MMR (Maximal Marginal Relevance) retrieval in LangChain 

In [1]:
from langchain_community.vectorstores import FAISS
from langchain_community.embeddings import HuggingFaceBgeEmbeddings

In [2]:
# Step 1: Prepare sample documents
docs = [
    'Green tea contains antioxidants that improve health.',
    'Black tea is rich in caffeine and boosts energy.',
    'Catechins in green tea help reduce cholesterol.',
    'Tea ceremonies are an important cultural tradition in Japan.',
    'Green tea may improve metabolism and aid in weight loss.'
]

In [3]:
# Step 2: Create embeddings

# HuggingFaceEmbeddings converts text into dense vector representations. 
# These embeddings allow us to measure semantic similarity between query and documents.

embeddings = HuggingFaceBgeEmbeddings(model_name='all-MiniLM-L6-v2')
#embeddings

  embeddings = HuggingFaceBgeEmbeddings(model_name='all-MiniLM-L6-v2')


In [4]:
# Step 3: Build FAISS vector store

# FAISS is a fast similarity search library. 
# # Here we create an index of our documents using their embeddings.

vectorstore = FAISS.from_texts(docs, embeddings)
vectorstore

<langchain_community.vectorstores.faiss.FAISS at 0x164f6aebad0>

In [None]:
# Step 4: Configure retriever with MMR 
# LangChain retrievers support different search strategies. 
# By setting search_type="mmr", we enable Maximal Marginal Relevance. 
# MMR balances relevance to the query and diversity among selected documents.

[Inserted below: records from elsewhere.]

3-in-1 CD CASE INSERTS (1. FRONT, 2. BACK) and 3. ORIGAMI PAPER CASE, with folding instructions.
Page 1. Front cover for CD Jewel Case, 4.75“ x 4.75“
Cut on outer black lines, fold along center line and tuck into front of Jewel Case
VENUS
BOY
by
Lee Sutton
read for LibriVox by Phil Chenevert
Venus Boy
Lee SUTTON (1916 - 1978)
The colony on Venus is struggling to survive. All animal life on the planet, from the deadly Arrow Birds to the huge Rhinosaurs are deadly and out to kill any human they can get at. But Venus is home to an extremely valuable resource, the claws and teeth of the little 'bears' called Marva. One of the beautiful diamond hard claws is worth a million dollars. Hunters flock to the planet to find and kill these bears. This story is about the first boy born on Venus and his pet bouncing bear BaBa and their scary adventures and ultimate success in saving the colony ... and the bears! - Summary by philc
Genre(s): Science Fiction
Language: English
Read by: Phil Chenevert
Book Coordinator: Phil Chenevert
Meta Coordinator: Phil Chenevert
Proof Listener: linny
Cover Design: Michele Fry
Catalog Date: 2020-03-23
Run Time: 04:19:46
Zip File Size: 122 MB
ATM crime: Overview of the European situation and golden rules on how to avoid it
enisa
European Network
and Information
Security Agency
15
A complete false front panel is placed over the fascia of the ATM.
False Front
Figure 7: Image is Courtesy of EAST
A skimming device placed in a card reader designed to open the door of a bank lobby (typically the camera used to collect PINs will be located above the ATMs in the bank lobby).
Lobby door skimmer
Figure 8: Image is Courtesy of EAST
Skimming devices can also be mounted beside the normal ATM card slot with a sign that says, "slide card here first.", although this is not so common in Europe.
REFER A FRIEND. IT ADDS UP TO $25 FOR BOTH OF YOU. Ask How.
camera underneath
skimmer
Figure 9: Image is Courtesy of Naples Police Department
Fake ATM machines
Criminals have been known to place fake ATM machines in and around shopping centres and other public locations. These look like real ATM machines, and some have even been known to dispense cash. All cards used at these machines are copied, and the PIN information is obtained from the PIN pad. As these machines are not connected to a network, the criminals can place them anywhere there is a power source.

retriever = vectorstore.as_retriever(
    search_type='mmr', # Enable MMR reranking
    search_kwargs={
        'k':3, # Final number of documents to return
        'fetch_k': 10, # Number of initial candidates to consider
        'lambda_mult': 0.7 # Balance factor: closer to 1 = more relevance, closer to 0 = more diversity
    }
)

In [None]:
# Step 5: Run a query
# Retrieve top-k documents using MMR

query = 'health benefits of green tea'

results = retriever.get_relevant_documents(query)



# Step 6: Display results
# The selected documents will be diverse yet relevant to the query.

for i, doc in enumerate(results, 1):
    print(f'Doc {i}: {doc.page_content}')

Doc 1: Green tea contains antioxidants that improve health.
Doc 2: Green tea may improve metabolism and aid in weight loss.
Doc 3: Black tea is rich in caffeine and boosts energy.